* Exercise inputs
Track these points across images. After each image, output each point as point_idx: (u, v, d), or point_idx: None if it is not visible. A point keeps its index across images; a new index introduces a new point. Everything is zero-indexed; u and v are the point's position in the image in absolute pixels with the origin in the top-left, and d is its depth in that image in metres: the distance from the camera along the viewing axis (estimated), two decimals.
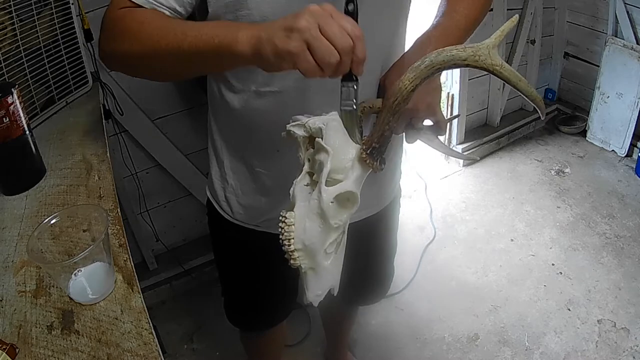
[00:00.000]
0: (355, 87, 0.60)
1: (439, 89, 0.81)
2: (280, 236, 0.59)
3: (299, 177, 0.61)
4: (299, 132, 0.61)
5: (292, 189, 0.61)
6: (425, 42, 0.78)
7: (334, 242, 0.60)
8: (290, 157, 0.86)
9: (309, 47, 0.55)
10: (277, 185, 0.92)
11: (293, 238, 0.57)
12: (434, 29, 0.80)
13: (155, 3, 0.72)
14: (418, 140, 0.85)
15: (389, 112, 0.57)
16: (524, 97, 0.56)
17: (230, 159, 0.94)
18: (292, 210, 0.59)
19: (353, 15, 0.62)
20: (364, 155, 0.59)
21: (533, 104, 0.58)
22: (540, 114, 0.60)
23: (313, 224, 0.57)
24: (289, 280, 1.17)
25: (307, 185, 0.61)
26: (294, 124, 0.62)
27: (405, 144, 1.04)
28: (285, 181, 0.90)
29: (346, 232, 0.62)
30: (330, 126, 0.60)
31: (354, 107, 0.61)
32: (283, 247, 0.60)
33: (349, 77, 0.59)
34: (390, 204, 1.09)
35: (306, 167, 0.61)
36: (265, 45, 0.58)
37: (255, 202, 0.95)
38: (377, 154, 0.59)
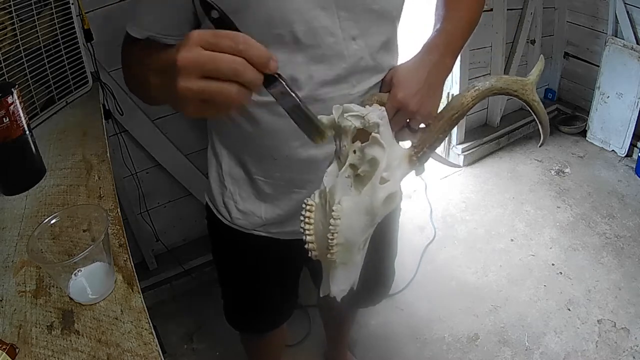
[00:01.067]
0: (281, 81, 0.53)
1: (440, 96, 0.82)
2: (303, 225, 0.58)
3: (341, 169, 0.60)
4: (356, 123, 0.60)
5: (325, 177, 0.61)
6: (433, 48, 0.80)
7: (367, 238, 0.61)
8: (288, 164, 0.87)
9: (208, 74, 0.48)
10: (275, 191, 0.92)
11: (337, 232, 0.56)
12: (439, 35, 0.81)
13: (148, 34, 0.75)
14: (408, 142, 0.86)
15: (447, 122, 0.59)
16: (540, 128, 0.65)
17: (229, 164, 0.94)
18: (327, 200, 0.58)
19: (222, 20, 0.53)
20: (415, 158, 0.60)
21: (542, 134, 0.66)
22: (541, 142, 0.68)
23: (360, 221, 0.57)
24: (289, 283, 1.17)
25: (348, 177, 0.60)
26: (352, 114, 0.60)
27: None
28: (284, 188, 0.91)
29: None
30: (385, 122, 0.60)
31: (297, 100, 0.54)
32: (307, 238, 0.58)
33: (269, 79, 0.52)
34: None
35: (351, 159, 0.60)
36: (164, 89, 0.52)
37: (254, 207, 0.95)
38: (425, 158, 0.61)
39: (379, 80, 0.84)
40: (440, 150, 2.72)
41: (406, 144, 0.65)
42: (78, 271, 0.74)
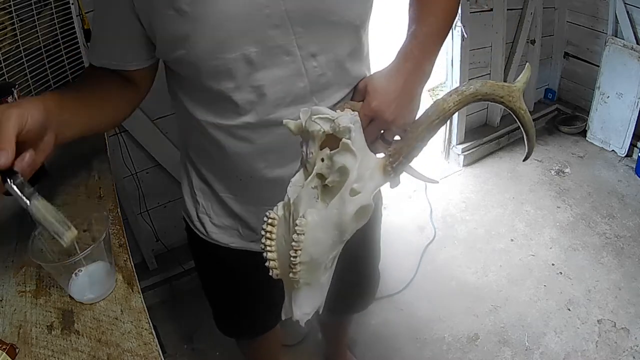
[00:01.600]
0: (15, 180, 0.52)
1: (418, 105, 0.75)
2: (264, 241, 0.53)
3: (307, 179, 0.55)
4: (325, 126, 0.54)
5: (290, 187, 0.56)
6: (409, 55, 0.73)
7: (334, 256, 0.55)
8: (254, 184, 0.83)
9: None
10: (246, 210, 0.89)
11: (301, 250, 0.51)
12: (414, 39, 0.74)
13: (103, 62, 0.76)
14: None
15: (426, 129, 0.54)
16: (526, 139, 0.60)
17: (197, 179, 0.91)
18: (291, 213, 0.53)
19: None
20: (390, 168, 0.54)
21: (527, 146, 0.61)
22: (526, 154, 0.63)
23: (327, 237, 0.52)
24: (274, 291, 1.16)
25: (314, 188, 0.55)
26: (320, 116, 0.55)
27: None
28: (253, 207, 0.88)
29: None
30: (357, 128, 0.55)
31: (27, 202, 0.54)
32: (267, 255, 0.53)
33: (4, 174, 0.52)
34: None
35: (318, 168, 0.55)
36: None
37: (229, 222, 0.92)
38: (400, 169, 0.55)
39: (345, 94, 0.79)
40: (439, 150, 2.72)
41: (380, 155, 0.60)
42: (79, 271, 0.74)
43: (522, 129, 0.59)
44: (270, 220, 0.54)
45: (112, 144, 1.56)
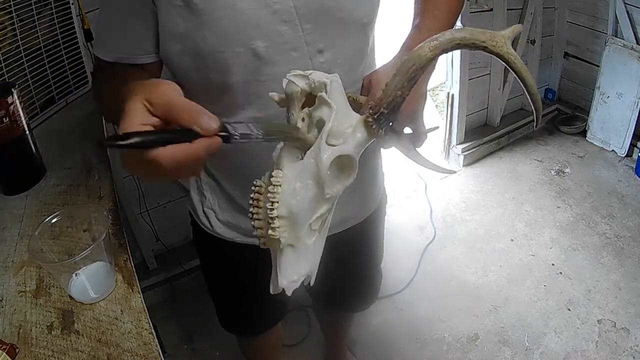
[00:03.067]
0: (232, 130, 0.49)
1: (425, 96, 0.76)
2: (251, 209, 0.51)
3: (287, 140, 0.53)
4: (300, 83, 0.53)
5: (275, 154, 0.54)
6: (412, 46, 0.70)
7: (321, 217, 0.52)
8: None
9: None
10: None
11: (278, 201, 0.47)
12: (418, 31, 0.75)
13: (115, 55, 0.73)
14: (394, 148, 0.79)
15: (404, 76, 0.51)
16: (527, 95, 0.55)
17: (205, 175, 0.92)
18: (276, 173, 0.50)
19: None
20: (370, 120, 0.51)
21: (532, 105, 0.57)
22: (535, 118, 0.58)
23: (305, 189, 0.49)
24: None
25: (297, 148, 0.53)
26: (294, 73, 0.54)
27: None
28: None
29: (332, 212, 0.54)
30: (335, 84, 0.53)
31: (258, 131, 0.51)
32: (253, 222, 0.50)
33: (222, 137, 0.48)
34: (374, 212, 1.05)
35: (300, 128, 0.53)
36: None
37: (233, 219, 0.92)
38: (384, 122, 0.52)
39: (352, 91, 0.77)
40: (440, 150, 2.72)
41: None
42: (79, 271, 0.74)
43: (517, 78, 0.53)
44: (256, 188, 0.51)
45: None
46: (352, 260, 1.13)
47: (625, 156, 2.58)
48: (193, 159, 0.44)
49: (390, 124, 0.54)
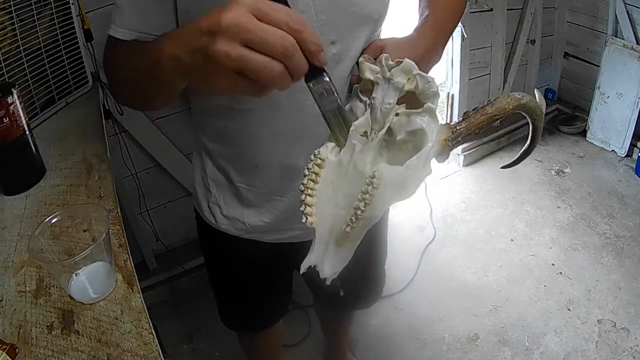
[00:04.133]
0: (328, 78, 0.49)
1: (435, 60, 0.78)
2: (306, 182, 0.49)
3: (377, 131, 0.52)
4: (420, 83, 0.53)
5: (352, 131, 0.51)
6: (426, 32, 0.76)
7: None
8: (269, 172, 0.85)
9: (252, 45, 0.44)
10: (257, 199, 0.90)
11: (370, 204, 0.47)
12: (429, 21, 0.78)
13: (135, 33, 0.71)
14: None
15: (487, 120, 0.54)
16: (522, 151, 0.64)
17: (212, 169, 0.92)
18: (351, 159, 0.49)
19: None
20: (449, 144, 0.53)
21: (519, 155, 0.64)
22: (511, 162, 0.66)
23: (392, 197, 0.49)
24: (280, 284, 1.16)
25: (380, 141, 0.52)
26: (417, 72, 0.53)
27: None
28: (265, 196, 0.89)
29: None
30: (438, 97, 0.55)
31: (339, 101, 0.50)
32: (306, 198, 0.49)
33: (314, 72, 0.48)
34: None
35: (391, 121, 0.52)
36: (191, 56, 0.47)
37: (238, 213, 0.93)
38: (455, 147, 0.55)
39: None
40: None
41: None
42: (79, 271, 0.74)
43: (528, 144, 0.61)
44: (318, 162, 0.50)
45: (112, 144, 1.56)
46: (357, 258, 1.13)
47: (625, 156, 2.58)
48: (312, 36, 0.45)
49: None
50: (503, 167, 0.72)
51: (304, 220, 0.50)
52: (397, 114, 0.53)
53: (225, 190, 0.92)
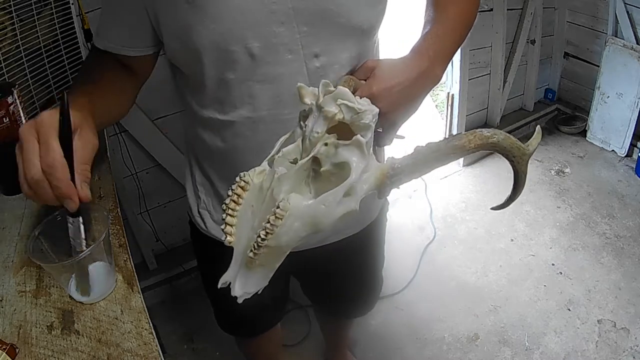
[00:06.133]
0: (77, 223, 0.54)
1: (417, 109, 0.71)
2: (228, 202, 0.50)
3: (303, 160, 0.50)
4: (346, 115, 0.50)
5: (279, 157, 0.51)
6: (423, 53, 0.68)
7: (298, 245, 0.52)
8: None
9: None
10: None
11: (273, 234, 0.47)
12: (429, 40, 0.70)
13: (109, 45, 0.75)
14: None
15: (438, 157, 0.51)
16: (506, 199, 0.62)
17: (200, 175, 0.92)
18: (270, 185, 0.48)
19: (63, 125, 0.60)
20: (388, 181, 0.51)
21: (504, 201, 0.63)
22: (498, 205, 0.64)
23: (302, 229, 0.48)
24: (274, 290, 1.16)
25: (305, 170, 0.51)
26: (347, 103, 0.50)
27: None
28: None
29: None
30: (373, 127, 0.51)
31: (83, 247, 0.57)
32: (227, 218, 0.49)
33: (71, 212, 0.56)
34: (374, 221, 1.03)
35: (317, 151, 0.50)
36: None
37: None
38: (397, 184, 0.52)
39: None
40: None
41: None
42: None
43: (512, 190, 0.58)
44: (242, 184, 0.50)
45: (112, 144, 1.57)
46: (350, 268, 1.12)
47: (625, 156, 2.58)
48: (59, 181, 0.57)
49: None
50: (493, 209, 0.67)
51: (223, 239, 0.52)
52: (326, 144, 0.50)
53: (213, 196, 0.91)
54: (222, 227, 0.51)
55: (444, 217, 2.34)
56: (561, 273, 2.01)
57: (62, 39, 1.22)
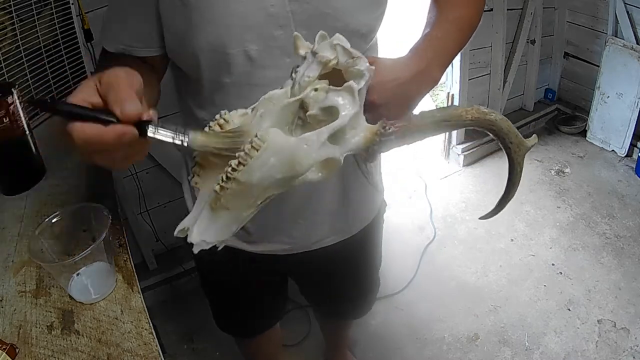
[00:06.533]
0: (154, 131, 0.47)
1: (413, 109, 0.70)
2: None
3: (288, 100, 0.48)
4: (341, 57, 0.48)
5: (263, 98, 0.49)
6: (421, 54, 0.68)
7: (270, 197, 0.47)
8: None
9: None
10: None
11: (245, 166, 0.42)
12: (427, 42, 0.70)
13: (120, 47, 0.73)
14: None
15: (433, 124, 0.50)
16: (501, 197, 0.61)
17: None
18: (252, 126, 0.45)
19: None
20: (377, 139, 0.48)
21: (499, 202, 0.62)
22: (491, 211, 0.63)
23: (278, 167, 0.43)
24: (273, 291, 1.16)
25: (291, 114, 0.48)
26: (342, 44, 0.49)
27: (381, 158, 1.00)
28: None
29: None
30: (368, 79, 0.50)
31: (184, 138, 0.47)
32: (198, 155, 0.46)
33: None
34: (371, 222, 1.02)
35: (306, 95, 0.48)
36: None
37: None
38: (386, 145, 0.50)
39: None
40: (439, 150, 2.72)
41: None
42: (79, 271, 0.74)
43: (507, 183, 0.57)
44: (221, 122, 0.47)
45: None
46: (348, 270, 1.12)
47: (625, 156, 2.58)
48: (101, 141, 0.43)
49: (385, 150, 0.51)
50: (481, 218, 0.65)
51: (189, 177, 0.48)
52: (316, 89, 0.48)
53: None
54: (192, 166, 0.47)
55: (444, 217, 2.34)
56: (561, 273, 2.01)
57: (62, 39, 1.22)
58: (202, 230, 0.46)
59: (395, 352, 1.76)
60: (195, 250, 0.48)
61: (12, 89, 0.91)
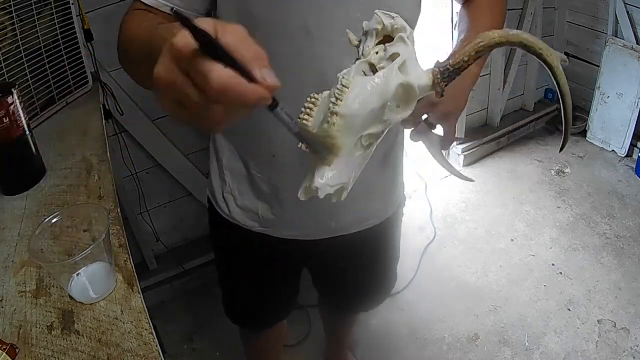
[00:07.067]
0: (280, 109, 0.46)
1: (465, 102, 0.85)
2: (302, 115, 0.49)
3: (356, 63, 0.55)
4: (385, 21, 0.56)
5: (344, 72, 0.52)
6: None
7: (371, 136, 0.52)
8: (286, 164, 0.86)
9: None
10: (272, 191, 0.91)
11: (342, 100, 0.48)
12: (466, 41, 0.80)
13: (158, 2, 0.70)
14: (421, 142, 0.87)
15: (472, 48, 0.55)
16: (562, 110, 0.63)
17: (229, 158, 0.94)
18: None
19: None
20: (437, 70, 0.55)
21: (563, 120, 0.63)
22: (563, 136, 0.64)
23: (370, 100, 0.50)
24: (289, 280, 1.17)
25: (363, 71, 0.55)
26: (383, 11, 0.57)
27: (405, 146, 1.03)
28: (280, 189, 0.90)
29: (380, 140, 0.54)
30: (413, 36, 0.57)
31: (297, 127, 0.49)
32: (303, 121, 0.48)
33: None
34: (393, 214, 1.07)
35: (371, 57, 0.56)
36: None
37: (252, 205, 0.95)
38: (447, 78, 0.56)
39: None
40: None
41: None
42: (79, 271, 0.74)
43: (558, 92, 0.61)
44: (312, 100, 0.51)
45: (112, 144, 1.56)
46: (367, 261, 1.14)
47: (625, 156, 2.58)
48: (241, 96, 0.38)
49: (446, 84, 0.56)
50: (560, 150, 0.70)
51: (299, 145, 0.50)
52: (377, 52, 0.57)
53: (241, 180, 0.93)
54: (300, 116, 0.49)
55: (444, 217, 2.34)
56: (561, 273, 2.01)
57: (62, 39, 1.22)
58: (320, 175, 0.50)
59: (395, 352, 1.76)
60: (321, 195, 0.49)
61: (12, 89, 0.91)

* Problem to work on
Set down the records above word for word, from the first line through the line containing "3: (299, 177, 0.61)", both included; leave out the pictures.

* Reply
Track these points across images. After each image, output each point as point_idx: (u, v, d), or point_idx: None if it is not visible. A point keeps its index across images; a new index introduces a new point. Everything is zero-indexed; u and v are the point's position in the image in absolute pixels with the origin in the top-left, and d is its depth in that image in metres: the distance from the camera along the viewing axis (estimated), two decimals.
[00:00.000]
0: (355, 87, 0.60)
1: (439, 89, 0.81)
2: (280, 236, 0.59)
3: (299, 177, 0.61)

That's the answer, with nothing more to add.